TASK DETAILS -
Rewrite the lines of the items below as a Markdown table with two columns, Row and Line, putting each nonblank line in its own numbered row. Leave the pictures out of your answer.

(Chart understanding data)
* * * * *
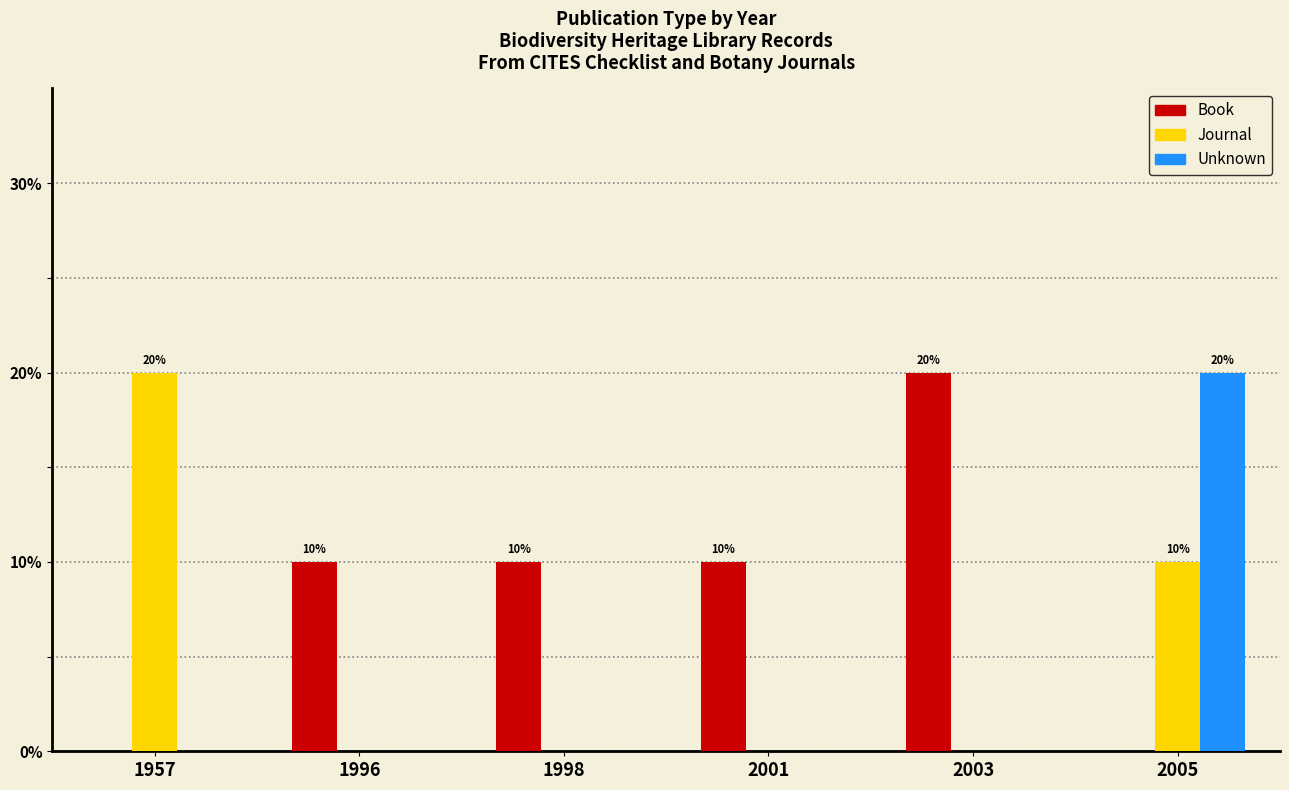

What is the sum of all Book values?

50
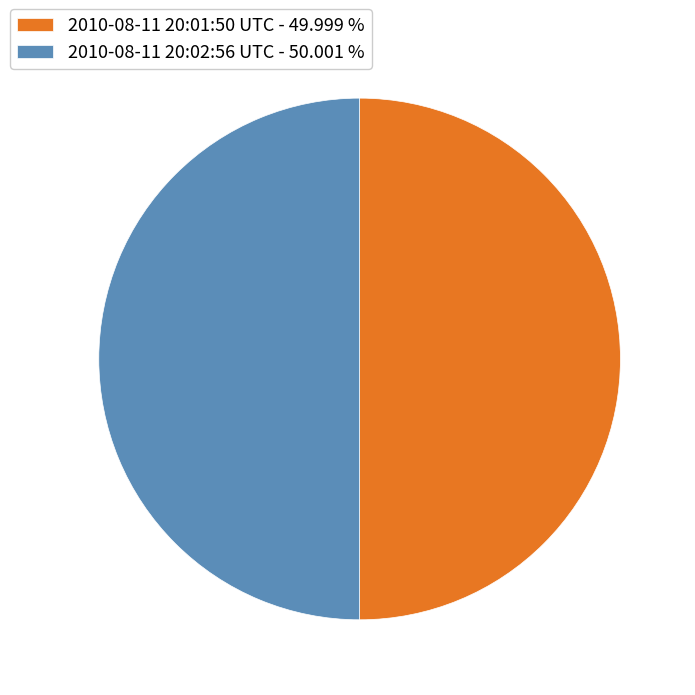

True or false: 2010-08-11 20:01:50 UTC accounts for 36% of the total.

False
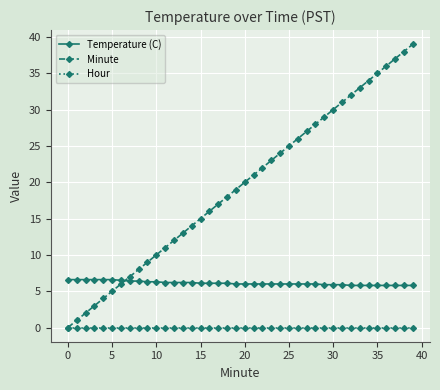

How many times do Temperature (C) and Minute cross each other?

1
* * * * *
RESPONSE -
| Row | Line |
|---|---|
| 1 | What is the sum of all Book values? |
| 2 | 50 |
| 3 | True or false: 2010-08-11 20:01:50 UTC accounts for 36% of the total. |
| 4 | False |
| 5 | How many times do Temperature (C) and Minute cross each other? |
| 6 | 1 |